The ramp up to e-commerce worldwide will only accelerate in the months ahead as businesses and stores reopen and consumers go back to more normal daily activities, according to Michelle Evans, senior head of digital consumer research for Euromonitor International.
During a 40-minute webinar in March, Evans laid out how the trends before the pandemic accelerated during the crisis and companies adapted to the changes with e-commerce plans that will continue to improve in the months and years ahead. With companies merely optimizing their e-commerce capabilities without expanding upon them, Euromonitor estimates that e-commerce sales will grow by $1 trillion between 2020 to 2025, she said.
Evans offered several examples of companies that did well during the pandemic, including PepsiCo. Within a month, its e-commerce team launched two direct-to-consumer platforms that featured the company’s portfolio products. The goal was to reduce challenges in the supply chain brought on by COVID-19 and increase profitability. Product ordering and fulfillment could be done at the e-commerce sites.
“This quick pivot is an example of what brands need to do in this fast-changing landscape to meet these ever-evolving shopper needs,” Evans said.
Retailers worldwide, including small businesses, have been seeking new business models, including subscriptions and memberships that offer one-stop services. Although brick-and-mortar stores will continue to offer ways for consumers to touch and see products, the online experiences are now offering more than just the transactional deals that were at the center of the e-commerce model before the pandemic. Technology can elevate the consumer experience and improve brand perception online, she said.
“Companies now compete on digital capabilities,” she said. “And consumers now judge them on it.”
Retailers and consumer brands that are not investing in technologies will fall behind their digitally focused peers, Evans added. And companies that embrace new and evolving technologies will flourish, including those that figure out the best ways to deliver products that “last mile” to the consumer’s doorstep.
Euromonitor surveys showed that half of the companies that responded intend to improve website performance, she noted. Other surveys showed that more than 70% of the respondents had accelerated digital transformation by 1 to 2 years. And more than 20% said they will accelerate it in 3 to 5 years.
Companies need to analyze where their products will be sold and the role of stores, while understanding the competitive landscape. She suggested that companies follow the digital front runners in a given industry and determine what investments they are making.
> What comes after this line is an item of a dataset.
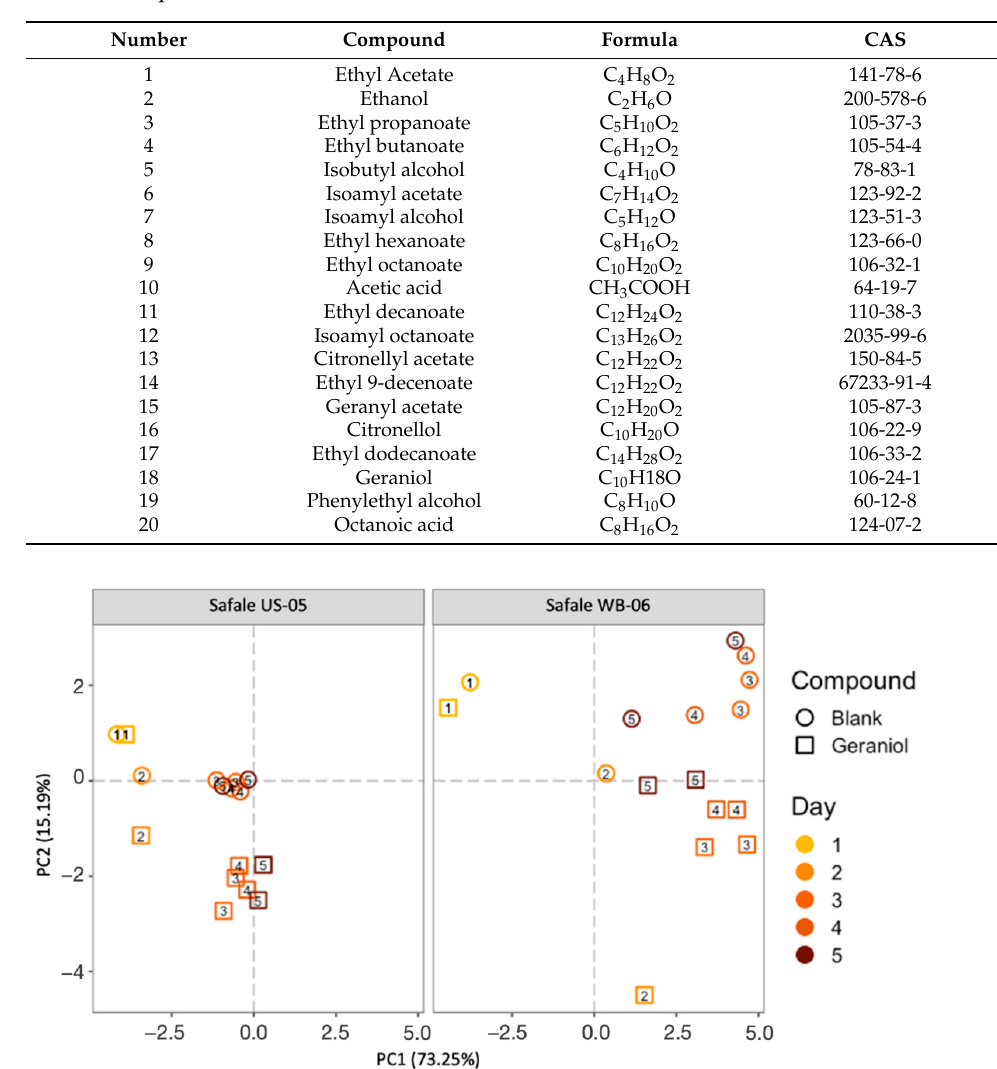
Table 4. Compounds detected at the end of fermentation with SPME-GC/MS.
Analysis should involve identifying future consumers and what consumers expect, where they want to shop, and then determine if the right consumers are being targeted.
“Successful retail is meeting consumers where they want to be found, with the products they want to buy at that moment,” she said, pointing out that the pandemic captured a lot of consumers who shopped online for the first time. “Determining that exact time has never been harder.”
Most retailers found out that they needed to improve e-commerce capabilities and rethink their day-to-day operations. For example, the pandemic ushered in a new era of contactless retail and that trend will continue, she suggested. In addition to ordering, e-commerce ramped up the need to provide delivery services.
In 2020, the expansion of food and drink purchases online was “the headline story,” she said, as consumers searched online for their safety but also to buy hard-to-find products. Worldwide, there was a 53% growth in food and drink purchases, with the U.S. leading that growth.
While the vaccines will be the catalyst for bringing consumers back to stores, companies will not go back to the way they used to be. Walmart, for example, saw its same-store sales grow by 9% in its last fiscal year, while its online sales expanded by 79%.
Strong e-commerce results were found in other countries, such as in Singapore, where social media apps were adapted so users could make purchases through them, she said. Of the $123 billion in additional e-commerce sales worldwide in 2020, more than half was in China and the U.S. And that was achieved through optimization of current systems.
Euromonitor International, which was founded in 1972, is privately held and specializes in research on consumer products by doing strategic global market research in numerous areas.
Thomas A. Barstow is senior editor of FlexPack VOICE™.